Text shown »

═══

In ceremonies marking the 60th anniversary of the liberation of Auschwitz, EU lawmakers observed a minute of silence in Brussels, and a Holocaust survivor warned German leaders to be vigilant against anti-Semitism. Speaking during the ceremonies, Vice President Dick Cheney noted that the atrocity did not happen in some far-off place but "in the heart of the civilized world." He added, "The story of the camps shows that evil is real and must be called by its name and must be confronted."
Maj. Anatoly Shapiro, 92, who commanded the unit that captured the camp on Jan. 27, 1945, greeted leaders and survivors at a Holocaust forum in Krakow ahead of the main ceremony at the Auschwitz and Birkenau camps. "I would like to say to all the people on the earth: Unite, and do not permit the repeat of this evil that was committed," Shapiro said in a recorded video greeting played in Krakow's Slovacki theater. "This should never be repeated, ever." The comments garnered applause for Shapiro, who lives in the United States and was too ill to travel. Three other Soviet army veterans who helped liberate Auschwitz appeared on stage to receive medals from Poland’s President Aleksander Kwasniewski.
Russian President Vladimir Putin, Kwasniewski, and Israeli President Moshe Katsav joined survivors later at the infamous rail siding at the nearby Birkenau camp. It was at that spot that Nazi doctors carried out the "selection" of new arrivals, choosing those deemed able to be worked to death from the majority, who were immediately sent to the gas chambers. Putin won long applause when he acknowledged that anti-Semitism and xenophobia had surfaced in Russia, tackling an issue that the Kremlin had long failed to confront directly. Putin said that many in the world should be ashamed of new manifestations of anti-Semitism six decades after the defeat of fascism. "Even in our country, in Russia, which did more than any to combat fascism ... we sometimes unfortunately see manifestations of this problem, and I, too, am ashamed of that," Putin said.
In Brussels, members of the European Parliament observed a moment of silence to pay tribute to the victims of the Holocaust and to mark the anniversary. "Everyone is surprised such a thing happened, but it did," said EU Parliament President Josep Borrell. The EU assembly then passed a resolution, by 617 votes to 0, with 10 abstentions, condemning anti-Semitism and racism and paying homage to the victims of Nazi Germany.

═══

Collected data »
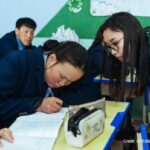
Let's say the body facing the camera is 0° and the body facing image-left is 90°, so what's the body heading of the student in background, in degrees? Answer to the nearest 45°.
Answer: approximately 315°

═══

Study questions »
[A] In the Auschwitz anniversary article, what was the final vote on the European Parliament's resolution condemning anti-Semitism and racism?
[B] Please write a continuation of the Auschwitz anniversary article, starting after its last sentence.
The data plays no part in what comes next.

Answers given »
[A] 617 votes to 0, with 10 abstentions.

[B]
Germany's President Horst Koehler attended the event but was not scheduled to speak—an acknowledgment of Germany's role as the perpetrator of the Holocaust. In Germany, another Holocaust survivor warned Germans to be vigilant against anti-Semitism, particularly in the Muslim world. Arno Lustiger told German leaders gathered in parliament for the national Holocaust Remembrance Day that everyone must fight anti-Semitism. "The hate toward Israel and its people, the denial of the right to life of the Jewish state by the Arab-Muslim world, the violence against Jews and their institutions fills me with pain and anger," Lustiger said. "Anti-Semitism and particularly its Islamic stamp should not just be the concern of the Jews because forces are working in Europe that want to bomb our civilization back into the Middle Ages," he said.
Parliament president Wolfgang Thierse called on Germans to fight continued anti-Semitism in Germany, especially in light of the regional resurgence of the far-right National Democratic Party, which took nearly 10 percent of the vote in elections in the eastern state of Saxony last year. Newly elected Ukrainian President Viktor Yushchenko addressed the youth gathering, and members of the audience stood and applauded as he entered the hall.
Survivors who returned for the commemoration stressed that each new generation needs to be educated about the Holocaust. Reports in western Europe of increasing anti-Jewish incidents such as vandalizing graves and a walkout last week by members of a small German far-right party from an Auschwitz commemoration in the Saxony state legislature were cited as examples of why it is important to go on teaching about the Holocaust.
The ceremonies were subdued and serious, but a necessary reminder of past horrors that simply cannot be repeated. According to EU Parliament President Borrell. "It's difficult to pay just memory to it. It is a battle against the weakness of memory, something which should never happen again."